• [TASK BRIEF] Across the data, every line with the word "voor" counts once; state the total alone.

• [RECORDED DATA]
--

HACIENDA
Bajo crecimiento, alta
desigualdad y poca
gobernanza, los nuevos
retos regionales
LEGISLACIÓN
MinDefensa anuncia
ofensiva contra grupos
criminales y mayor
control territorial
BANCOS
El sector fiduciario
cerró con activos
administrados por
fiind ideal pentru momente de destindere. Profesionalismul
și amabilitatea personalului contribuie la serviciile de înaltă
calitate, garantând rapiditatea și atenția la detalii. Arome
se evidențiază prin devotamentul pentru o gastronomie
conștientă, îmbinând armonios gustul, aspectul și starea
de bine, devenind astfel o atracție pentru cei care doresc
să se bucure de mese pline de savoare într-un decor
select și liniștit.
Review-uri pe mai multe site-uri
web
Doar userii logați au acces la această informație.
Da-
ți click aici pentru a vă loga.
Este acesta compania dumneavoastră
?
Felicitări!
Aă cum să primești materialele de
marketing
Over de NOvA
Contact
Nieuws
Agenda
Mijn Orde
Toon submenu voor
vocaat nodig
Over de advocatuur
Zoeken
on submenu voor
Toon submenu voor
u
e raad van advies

--

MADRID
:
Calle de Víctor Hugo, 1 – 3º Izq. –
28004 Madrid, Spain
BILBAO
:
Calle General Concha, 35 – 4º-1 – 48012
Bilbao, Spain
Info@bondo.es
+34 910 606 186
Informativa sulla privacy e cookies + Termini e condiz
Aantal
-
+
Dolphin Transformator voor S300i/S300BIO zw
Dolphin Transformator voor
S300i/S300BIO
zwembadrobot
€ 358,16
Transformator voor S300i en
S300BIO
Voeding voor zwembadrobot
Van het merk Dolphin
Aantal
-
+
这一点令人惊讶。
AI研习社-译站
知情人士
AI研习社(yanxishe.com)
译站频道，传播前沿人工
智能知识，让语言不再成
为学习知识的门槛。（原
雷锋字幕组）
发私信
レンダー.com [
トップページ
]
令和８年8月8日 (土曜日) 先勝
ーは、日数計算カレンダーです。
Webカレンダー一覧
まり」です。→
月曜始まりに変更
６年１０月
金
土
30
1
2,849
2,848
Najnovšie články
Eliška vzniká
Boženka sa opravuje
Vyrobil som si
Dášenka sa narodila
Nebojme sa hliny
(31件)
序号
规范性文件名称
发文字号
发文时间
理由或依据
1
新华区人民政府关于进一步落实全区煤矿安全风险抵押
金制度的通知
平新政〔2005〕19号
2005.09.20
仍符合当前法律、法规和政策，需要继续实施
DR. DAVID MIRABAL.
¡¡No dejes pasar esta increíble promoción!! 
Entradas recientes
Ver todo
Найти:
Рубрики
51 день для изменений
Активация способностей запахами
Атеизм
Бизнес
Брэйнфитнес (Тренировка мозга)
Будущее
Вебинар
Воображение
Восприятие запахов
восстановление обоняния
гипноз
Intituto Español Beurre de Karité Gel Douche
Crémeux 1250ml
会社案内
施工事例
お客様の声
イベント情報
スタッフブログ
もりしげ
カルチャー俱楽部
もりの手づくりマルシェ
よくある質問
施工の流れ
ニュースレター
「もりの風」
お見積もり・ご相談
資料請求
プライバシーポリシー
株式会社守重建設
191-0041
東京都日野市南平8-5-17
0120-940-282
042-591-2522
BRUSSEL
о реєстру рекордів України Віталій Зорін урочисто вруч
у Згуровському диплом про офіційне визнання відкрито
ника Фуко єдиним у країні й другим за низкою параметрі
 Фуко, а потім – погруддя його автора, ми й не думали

--

• [EXERCISE RESPONSE] 7